If only we had loam instead of oak.

When I get home from work, the first thing I do is let Cyril out of his cage. I hear the rustling and impatience as soon as I open the door. The top of his cage has a "playtop" held open by a wooden perch, which he only sits on when we wants to be the highest being in the room. He usually waddles over to the little birds' cage and flaps for a few minutes, whether to establish that he could, in fact, gobble them up with one bite (although he's afraid of Fritz since the great October toe-biting incident) or to exercise, I don't know. He then climbs back into his cage, retrieves a pellet, climbs back out again and perches on the very front of the top of the cage and eats the pellet, holding it in his three toed foot, occasionally losing his balance from leaning over too far while trying to catch a glimpse of me in the kitchen, as I may be making him up a sumptous meal of beans and cooked squash. Mmmmm. Lima beans. He looks like a little spectator at a ball game, eating popcorn with one hand (foot) while watching the game with the one eye not facing the back wall. It must be hard to have monocular vision.

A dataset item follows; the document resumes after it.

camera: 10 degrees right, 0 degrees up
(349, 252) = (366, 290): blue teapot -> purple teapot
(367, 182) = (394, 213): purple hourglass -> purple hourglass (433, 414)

When we bought our first bird, all the books warned of the parrot blast radius. As parrotlets are so tiny, the amount of mess they created was equally tiny. However, Cyril is a medium size bird and makes a medium sized mess, right in front of his cage; a constant rain of bits of pellet, bits of his breakfast, bits of treats from the previous night, all in a little, filthy pile in front of his cage, into which I step every time I walk by, and then track into other parts of the house. I find broken pieces of nut shell in the bathroom, and not from my own consumption. Now, I know that the biological purpose of this disturbingly barbaric means of eating is to ensure future generations of the jungles and forests that are parrots' natural habitats, but my living room does not need to be planted. The food he eats wouldn't be good for growing anything, anyway. Well, maybe the squash. It grows well in Seattle living rooms, I hear.